Are you paying the right price for your programmatic media?
‘Right’ is subjective, but we’re realists – advertisers, agencies and vendors want a system that works for all and is sustainable.
Chief marketing officers and marketers are recognising that pricing transparency in programmatic advertising is a big challenge. To date, it has caused friction between programmatic vendors, publishers and buyers.
Following on from our first article in this series ‘Programmatic and the question of price transparency’, these questions offer a starter for advertisers who want to understand the costs of media, which should lead to productive and trusting relationships.
#1 How transparent is your price structure?
For most advertisers, this is the key question, so you may as well be direct. It is entirely understandable that you want the ability to view CPM-based fees and media agency fees in clear, separate formats.
#2 Do you declare your margin? How do you use you margin?
All providers charge a margin for their services. It is interesting to know how this margin is going to be declared to you on the invoice. Without this information, it will be hard for you to form a clear picture of ad effectiveness and performance.
Understanding how margin is used is also a good indicator of how progressive your agency or vendor might be/wants to be. Reinvestment in R&D, technology and/or infrastructure are the ‘top’ answer, along with people.
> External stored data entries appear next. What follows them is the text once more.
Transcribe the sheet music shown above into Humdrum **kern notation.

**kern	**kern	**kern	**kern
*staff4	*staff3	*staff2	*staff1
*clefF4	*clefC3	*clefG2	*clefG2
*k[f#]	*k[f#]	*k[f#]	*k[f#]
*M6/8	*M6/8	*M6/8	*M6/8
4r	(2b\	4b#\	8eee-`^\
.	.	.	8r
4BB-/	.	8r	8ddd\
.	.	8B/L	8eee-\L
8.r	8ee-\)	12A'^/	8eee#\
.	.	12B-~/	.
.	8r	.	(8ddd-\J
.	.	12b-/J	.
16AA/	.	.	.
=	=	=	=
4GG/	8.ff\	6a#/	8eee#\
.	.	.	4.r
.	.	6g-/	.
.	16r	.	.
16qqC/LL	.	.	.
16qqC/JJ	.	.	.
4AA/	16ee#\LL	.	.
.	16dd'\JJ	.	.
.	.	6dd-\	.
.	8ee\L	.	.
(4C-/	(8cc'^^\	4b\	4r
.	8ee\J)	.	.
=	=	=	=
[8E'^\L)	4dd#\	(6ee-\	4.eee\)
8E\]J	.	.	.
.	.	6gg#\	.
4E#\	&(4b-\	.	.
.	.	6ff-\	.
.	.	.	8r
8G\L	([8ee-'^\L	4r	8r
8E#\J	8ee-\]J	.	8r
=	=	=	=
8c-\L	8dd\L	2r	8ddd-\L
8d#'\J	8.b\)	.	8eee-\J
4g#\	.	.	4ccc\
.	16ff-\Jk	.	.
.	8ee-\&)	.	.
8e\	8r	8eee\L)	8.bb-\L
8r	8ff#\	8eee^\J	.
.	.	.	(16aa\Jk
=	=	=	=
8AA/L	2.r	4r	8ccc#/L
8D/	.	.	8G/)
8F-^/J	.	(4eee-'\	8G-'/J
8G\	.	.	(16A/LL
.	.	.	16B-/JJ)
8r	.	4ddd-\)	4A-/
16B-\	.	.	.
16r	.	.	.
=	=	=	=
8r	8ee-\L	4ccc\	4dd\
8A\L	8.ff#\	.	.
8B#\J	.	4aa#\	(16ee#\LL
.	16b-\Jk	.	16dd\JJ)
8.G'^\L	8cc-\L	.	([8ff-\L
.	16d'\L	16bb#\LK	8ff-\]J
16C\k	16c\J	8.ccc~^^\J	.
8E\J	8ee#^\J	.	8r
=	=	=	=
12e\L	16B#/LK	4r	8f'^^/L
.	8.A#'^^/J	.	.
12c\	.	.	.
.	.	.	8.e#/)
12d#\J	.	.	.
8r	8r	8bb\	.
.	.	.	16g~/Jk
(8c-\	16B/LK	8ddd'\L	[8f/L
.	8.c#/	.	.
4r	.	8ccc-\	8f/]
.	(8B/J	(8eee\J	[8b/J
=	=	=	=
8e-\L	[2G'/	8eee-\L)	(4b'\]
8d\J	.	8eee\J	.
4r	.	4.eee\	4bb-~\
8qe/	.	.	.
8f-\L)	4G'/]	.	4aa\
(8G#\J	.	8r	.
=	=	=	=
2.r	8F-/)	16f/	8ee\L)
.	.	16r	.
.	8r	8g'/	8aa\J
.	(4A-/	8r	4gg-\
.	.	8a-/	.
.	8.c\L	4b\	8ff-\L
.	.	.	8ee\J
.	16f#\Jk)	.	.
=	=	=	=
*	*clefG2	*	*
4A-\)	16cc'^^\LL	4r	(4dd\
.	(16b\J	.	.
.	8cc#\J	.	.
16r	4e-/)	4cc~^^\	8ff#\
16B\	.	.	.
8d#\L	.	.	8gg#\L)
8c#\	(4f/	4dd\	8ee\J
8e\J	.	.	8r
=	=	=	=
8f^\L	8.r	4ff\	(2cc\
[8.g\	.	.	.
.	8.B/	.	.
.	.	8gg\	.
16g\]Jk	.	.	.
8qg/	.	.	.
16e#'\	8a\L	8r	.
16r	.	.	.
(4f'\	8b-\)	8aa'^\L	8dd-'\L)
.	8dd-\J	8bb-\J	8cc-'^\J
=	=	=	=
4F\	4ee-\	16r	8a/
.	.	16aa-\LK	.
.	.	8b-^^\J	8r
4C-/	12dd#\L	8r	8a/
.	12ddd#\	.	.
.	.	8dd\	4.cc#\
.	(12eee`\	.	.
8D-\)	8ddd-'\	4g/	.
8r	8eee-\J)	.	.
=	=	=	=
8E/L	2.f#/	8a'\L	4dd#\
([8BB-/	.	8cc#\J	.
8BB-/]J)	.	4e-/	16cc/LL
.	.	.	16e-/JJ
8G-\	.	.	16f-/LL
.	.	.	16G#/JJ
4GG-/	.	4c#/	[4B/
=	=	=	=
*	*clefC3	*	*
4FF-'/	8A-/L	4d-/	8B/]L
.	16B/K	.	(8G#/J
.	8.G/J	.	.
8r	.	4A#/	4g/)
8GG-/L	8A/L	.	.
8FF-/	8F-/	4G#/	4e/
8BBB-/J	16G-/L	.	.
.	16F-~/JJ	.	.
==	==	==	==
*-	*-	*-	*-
This leads to the question, what is a reasonable margin? It’s tough, but if you’re agency is willing to declare their margin that’s positive. If you think it looks ‘high’, but they re-invest it and, importantly, you see great results then the question becomes moot.
High margin is not necessarily bad if it is being reinvested to improve performance and you are seeing results.
#3 Do you have publisher/vendor agreements in place?
You’re asking two questions here; 1) will you benefit from any agreement efficiencies (will they be passed on?) and 2) will your campaign be planned objectively? Unfortunately agreements can come at the cost of an objective decision-making process, reflecting ‘rebate’ over the advertiser’s all-important key performance indicators.
#4 What tech in you stack is proprietary and what do you use a third party for?
Whilst some vendors use their own hardware and software, many will opt for third party solutions. This may mean that a second margin is payable on top of the vendor’s own margin. It is important to understand this situation in order to maintain an accurate picture of your outcome.
#5 Do you trade with or supply media to other tech providers?
Both of the above are common practice and can help to fulfil media buys but to some extent, they both mean that your data and the control over your advertising enters a subcontracting relationship over which you have no control. It is important to understand when and where these subcontracting relationships occur.